If you want to copy all content then run the command below

cp path-of-child-folder/* path-of-parent-folder

If particular content then run the command

cp path-of-child-folder/content path-of-parent-folder

2

In zsh:

cp -r child/*(D) parent/

This covers hidden files, as well.

It's simple as that:

cp -R file_name $(pwd)/../

This command will copy your file, and it will print the current directory and go to the parent folder.

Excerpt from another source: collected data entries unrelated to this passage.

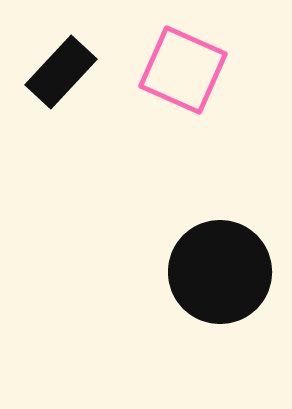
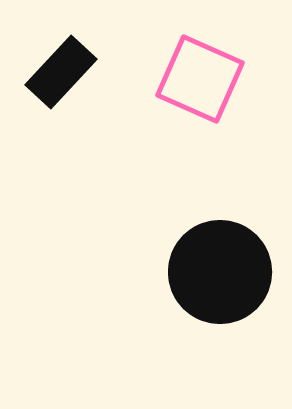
pink square: moved 17 px right, 9 px down
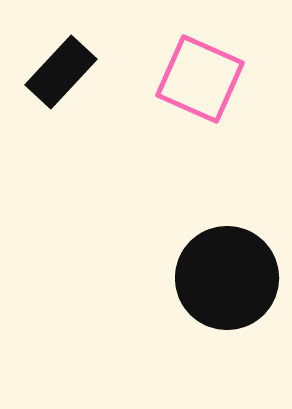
black circle: moved 7 px right, 6 px down
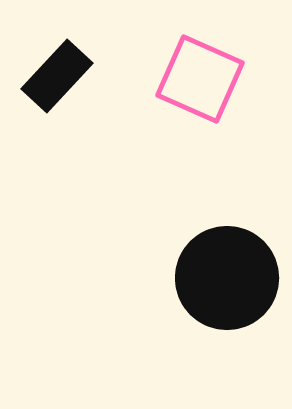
black rectangle: moved 4 px left, 4 px down
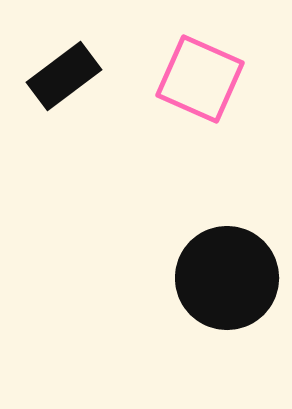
black rectangle: moved 7 px right; rotated 10 degrees clockwise
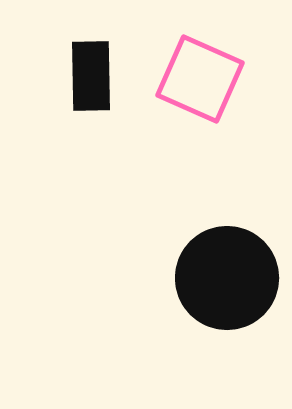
black rectangle: moved 27 px right; rotated 54 degrees counterclockwise
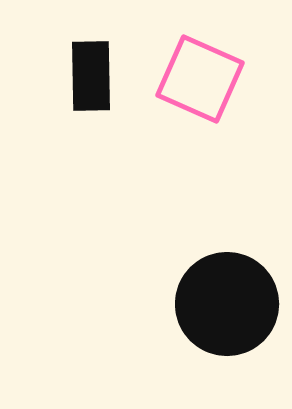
black circle: moved 26 px down
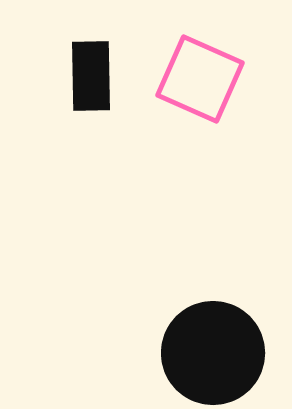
black circle: moved 14 px left, 49 px down
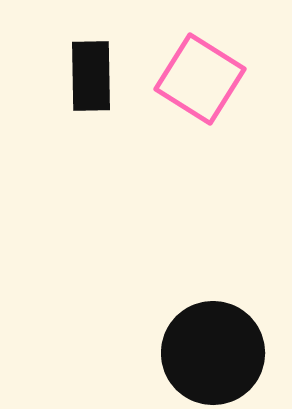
pink square: rotated 8 degrees clockwise
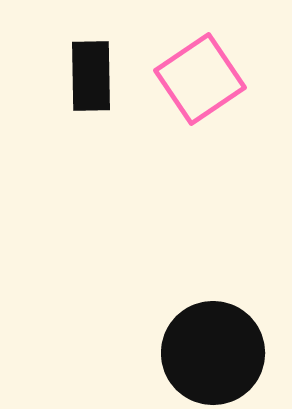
pink square: rotated 24 degrees clockwise
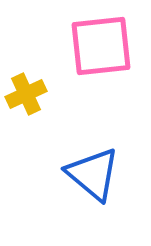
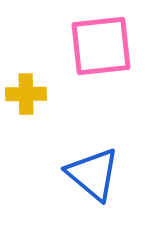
yellow cross: rotated 24 degrees clockwise
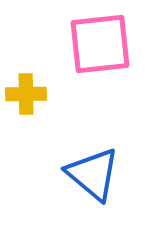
pink square: moved 1 px left, 2 px up
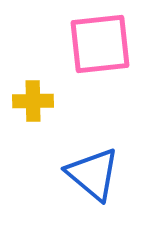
yellow cross: moved 7 px right, 7 px down
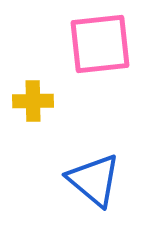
blue triangle: moved 1 px right, 6 px down
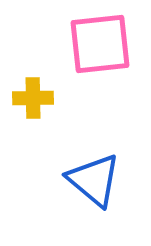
yellow cross: moved 3 px up
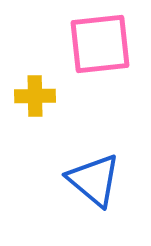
yellow cross: moved 2 px right, 2 px up
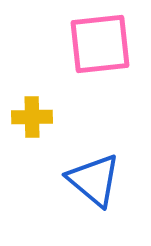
yellow cross: moved 3 px left, 21 px down
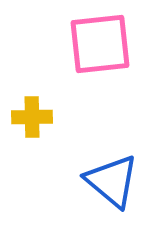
blue triangle: moved 18 px right, 1 px down
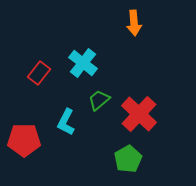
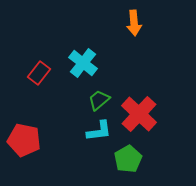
cyan L-shape: moved 33 px right, 9 px down; rotated 124 degrees counterclockwise
red pentagon: rotated 12 degrees clockwise
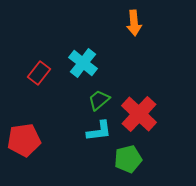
red pentagon: rotated 20 degrees counterclockwise
green pentagon: rotated 16 degrees clockwise
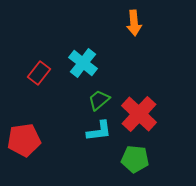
green pentagon: moved 7 px right; rotated 20 degrees clockwise
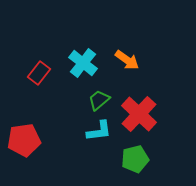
orange arrow: moved 7 px left, 37 px down; rotated 50 degrees counterclockwise
green pentagon: rotated 20 degrees counterclockwise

If you want to access the grandparent folder, you just need to add one more "../"

EXAMPLE:

To copy the file to the parent folder:

cp -R file_name $(pwd)/../

To copy the file to the grandparent folder:

cp -R file_name $(pwd)/../../

To copy the file to the great-grandparent folder :

cp -R file_name $(pwd)/../../../

etc.

1

You can use this simple sequence of commands (assuming that parent_folder is an absolute path):

cd parent_folder
cp -R child_folder/* .

The second command is the essential one.
And if you want to remove the child_folder after the copy procedure, use

rm -R child_folder

Now your parent_folder contains both the contents of itself plus the contents of child_folder.

Note that this doesn't flatten the directory structure on the child_folder.